--- Task description ---
Please count the lines in the entries below that contain the string "barcode", matching case exactly, and give only the number.

[Collected data]
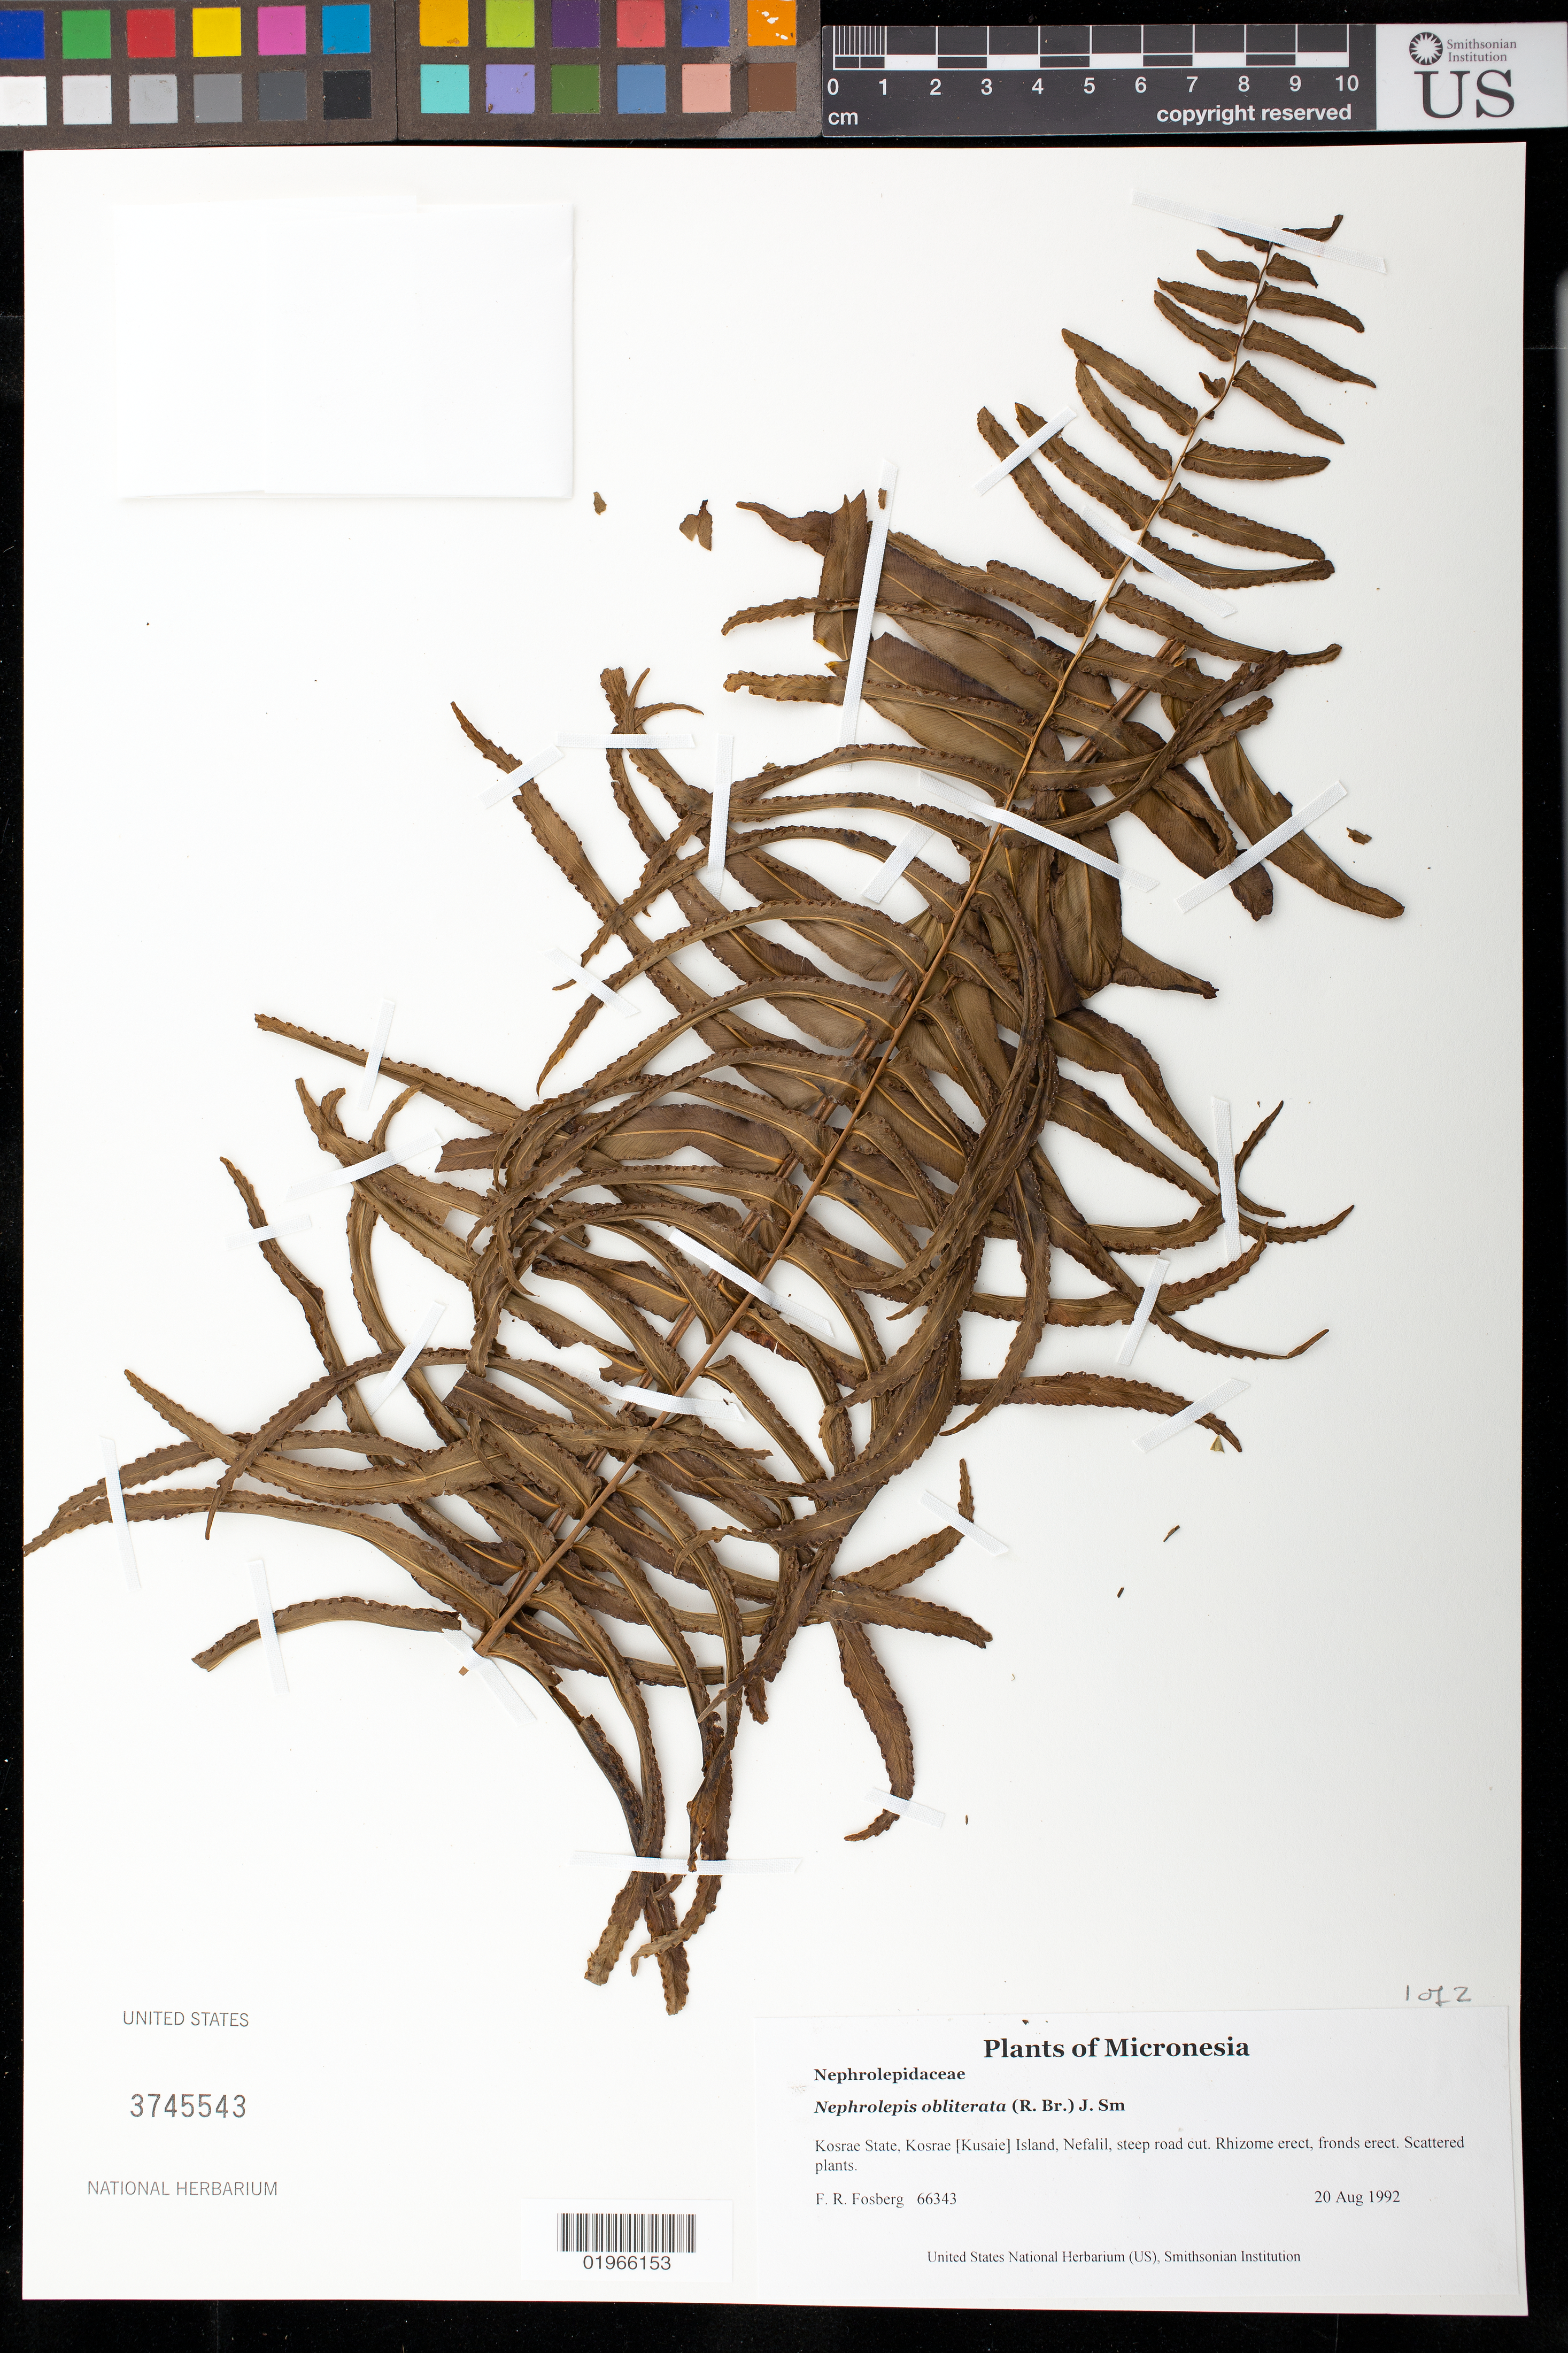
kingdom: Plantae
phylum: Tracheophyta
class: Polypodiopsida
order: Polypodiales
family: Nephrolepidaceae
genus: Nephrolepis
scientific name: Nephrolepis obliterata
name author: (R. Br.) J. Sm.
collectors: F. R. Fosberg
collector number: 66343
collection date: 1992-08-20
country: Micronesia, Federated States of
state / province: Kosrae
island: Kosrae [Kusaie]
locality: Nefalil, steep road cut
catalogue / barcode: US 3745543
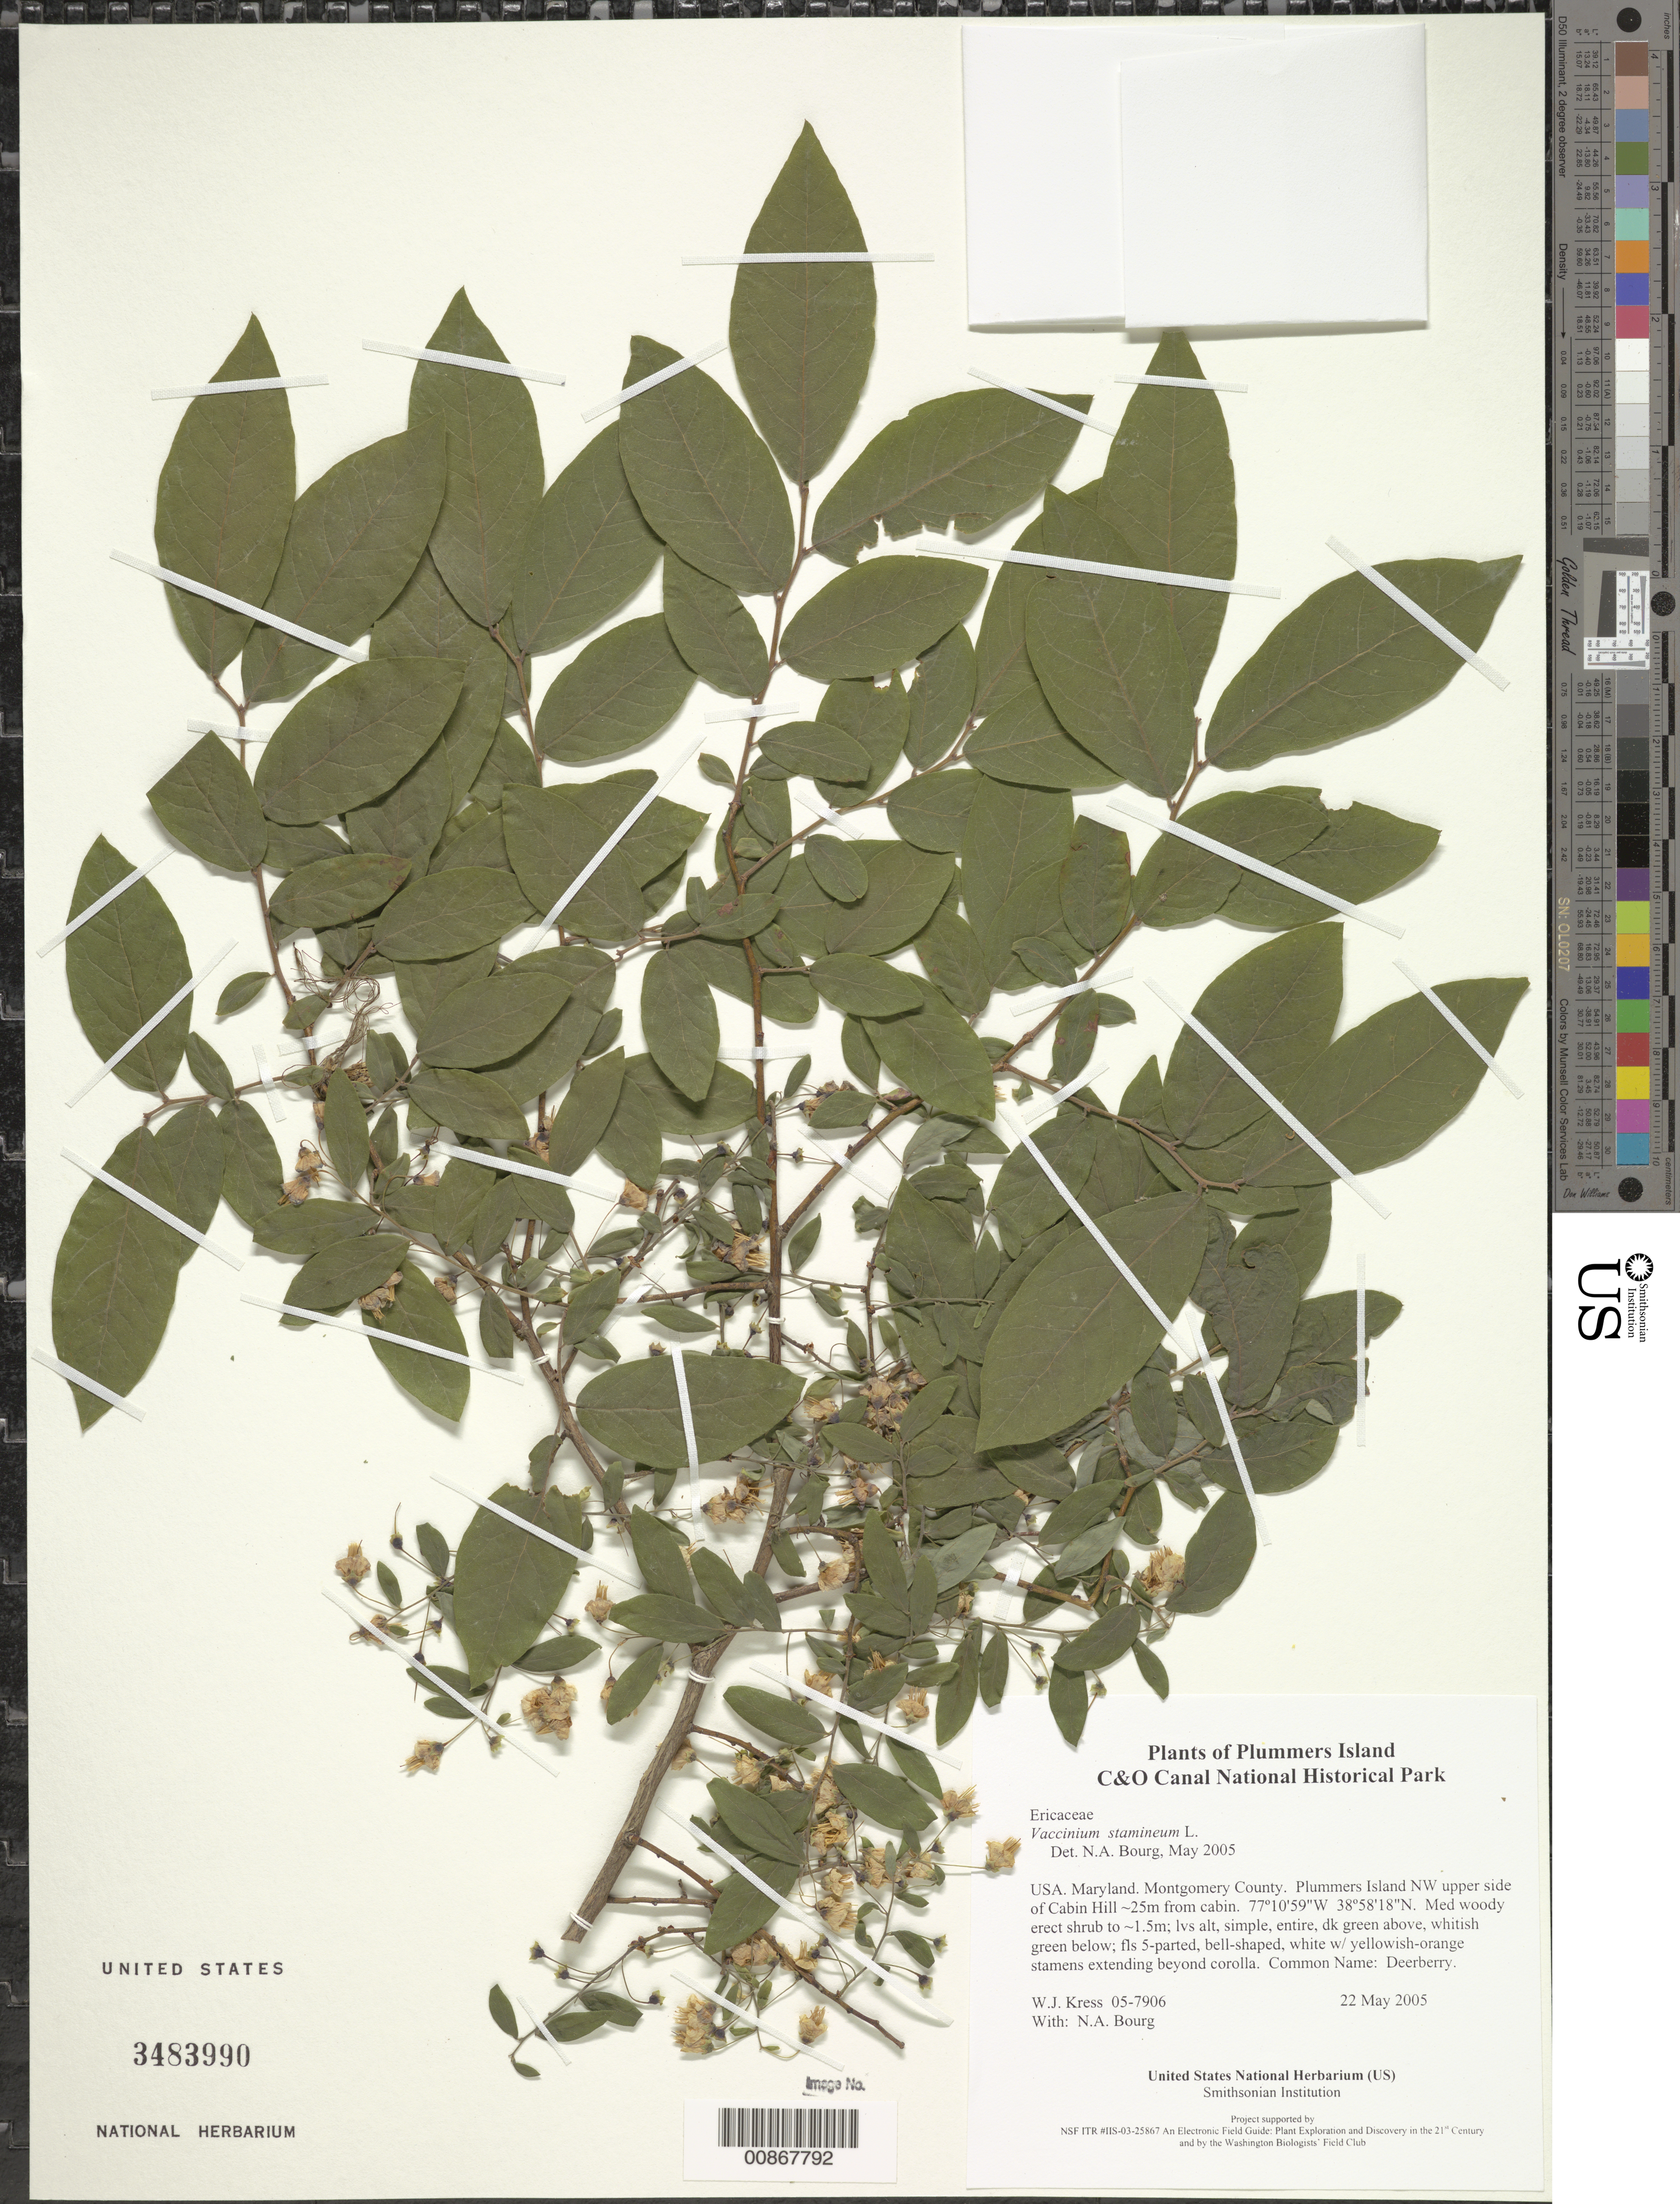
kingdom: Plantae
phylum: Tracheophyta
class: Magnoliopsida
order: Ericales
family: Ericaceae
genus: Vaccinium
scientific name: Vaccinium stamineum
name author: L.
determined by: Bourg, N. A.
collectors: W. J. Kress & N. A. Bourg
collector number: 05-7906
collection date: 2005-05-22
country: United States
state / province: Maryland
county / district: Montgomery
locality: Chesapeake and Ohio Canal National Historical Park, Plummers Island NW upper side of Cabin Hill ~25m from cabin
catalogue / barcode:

--- Exercise result ---
2